Before shutting his office door he looks outside and notices that a wintry rain has started to fall and he wonders if Sheepwool would like a lift home (he knows Fitch usually does this, but she’d had to rush off and immerse herself in domesticity). Methwold been amazed at Sheepwool’s persistence, actually: walking to work, the ferocity of the weather a more than adequate trade-off against the shortness of the distance travelled. He lives in North Canterton, a few miles west along the coast, so driving really is his only option (unless he fancies waiting hours for the reliable yet highly infrequent Coast Ranger bus service).
He knocks on her door and enters, and it’s as if he’s strayed into a tableau. Fitch has gone, of course, taking her animated clucking with her (sharing an office with Elaine must be like living in a chicken coop, he thinks to himself, not without affection). Sheepwool is there, though, shoes off, stockinged feet on long legs crossed, taut, atop the desk. She is sitting back in her reclining chair, face turned from him, looking out of the window as if hypnotized by the renewed rain: he can see, in the window, the reflection of her round, blue eyes, like twin planets, unblinking. Her left hand is on the arm of the chair; her right, nearest him, has fallen over the side, grasping steel-framed spectacles by her fingertips only. The slight downward motion of the spectacles is the only movement in the room and, with the practiced grace of a weekend crown-bowls player, Methwold stoops downwards in a smooth arc and retrieves them, just as Sheepwool’s grip fails.
She starts, turns, sees him, and – afraid of falling – grips his hand. Her hand is warm within his, but firm, dry, authoritative: he does not let go so long as she needs his hand to right herself, to wake from her reverie. Then suddenly, and as primly as she’d just come in for her first interview, she pulls her legs off the desk, straightens up, smoothes down her blouse and jacket, and starts flustering apologies.
“Never mind that, Sheepwool.”
“Sir?”
“You were miles away! Just wondered if you’d like a lift home, that’s all.”
“Sir, if it’s no trouble…” He thinks that the little-girl-lost act, so vulnerable, might appeal to some. But it occurs to him that it doesn’t suit her hard-edged frame, optimized more for the rigors of decision. Sheepwool wants to see closure, too.

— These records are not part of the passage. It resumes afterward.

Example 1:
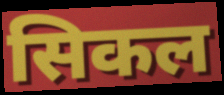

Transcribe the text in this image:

सिकल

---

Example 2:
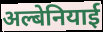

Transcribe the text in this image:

अल्बेनियाई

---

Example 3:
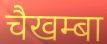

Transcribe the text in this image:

चैखम्बा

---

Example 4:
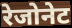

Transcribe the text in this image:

रेजोनेट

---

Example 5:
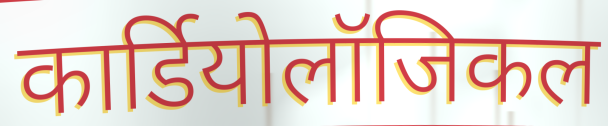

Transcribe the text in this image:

कार्डियोलॉजिकल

“None at all. I’m going that way anyway. Drop you off outside your door.”
As he drives, he can see Sheepwool in the corner of his eye and (to his relief) she has regained composure. His instincts are proven right when she says, without prompting:
“Morrison. There’s something about Morrison. Him, and Alex Beach.”

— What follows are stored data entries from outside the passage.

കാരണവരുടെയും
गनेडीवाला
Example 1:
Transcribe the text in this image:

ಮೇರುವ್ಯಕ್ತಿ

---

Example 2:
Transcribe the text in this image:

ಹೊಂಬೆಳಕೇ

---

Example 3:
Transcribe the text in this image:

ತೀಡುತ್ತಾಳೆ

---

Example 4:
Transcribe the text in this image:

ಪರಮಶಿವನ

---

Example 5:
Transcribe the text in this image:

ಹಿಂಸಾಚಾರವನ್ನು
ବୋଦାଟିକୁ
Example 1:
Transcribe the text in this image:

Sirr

“It’s closed, Sheepwool, closed. You know that. I know that. But yes, I think you’re right. He’s up to something. But Dr Beach is a grown-up. She can look after herself. And you know as well as I do that there are always loose ends.”
Loose ends.
“Yes, Sir. I know.” The rueful sigh, as of a foxhound denied the chase.
A silence. But in this silence Methwold is absolutely sure that they both share the same unspoken conviction. That there is something in the air, a heavy, congealed essence, that speaks to both these experienced police officers of careering, unstoppable fate. In this certainty he is gripped by the terror of one used to exerting control, who feels that something just at the edge of vision is slipping away from his sweated grasp, and he can do nothing about it. Nothing! He knows that Sheepwool feels precisely the same terror. He can feel it.
Methwold says nothing of this, partly through the simple economy of not repeating something they both know very well, but also for fear of saying too much, revealing things still too raw and private. Of those last weeks and months after Allie said that she was pregnant – and at her age! – and very quickly spiralled into a mental state he’d describe only as mad, until he’d had to restrain her from rushing out towards the sea. But finally, in all conscience, he could no longer, and she had gone. Tousled early morning bedclothes; a mug of tea, half-drunk; not even a note. In truth, the Allie he’d loved had vanished with the arrival of that thin blue line.
Still, even now, washing up and listening to the radio, he looks out towards those cliffs.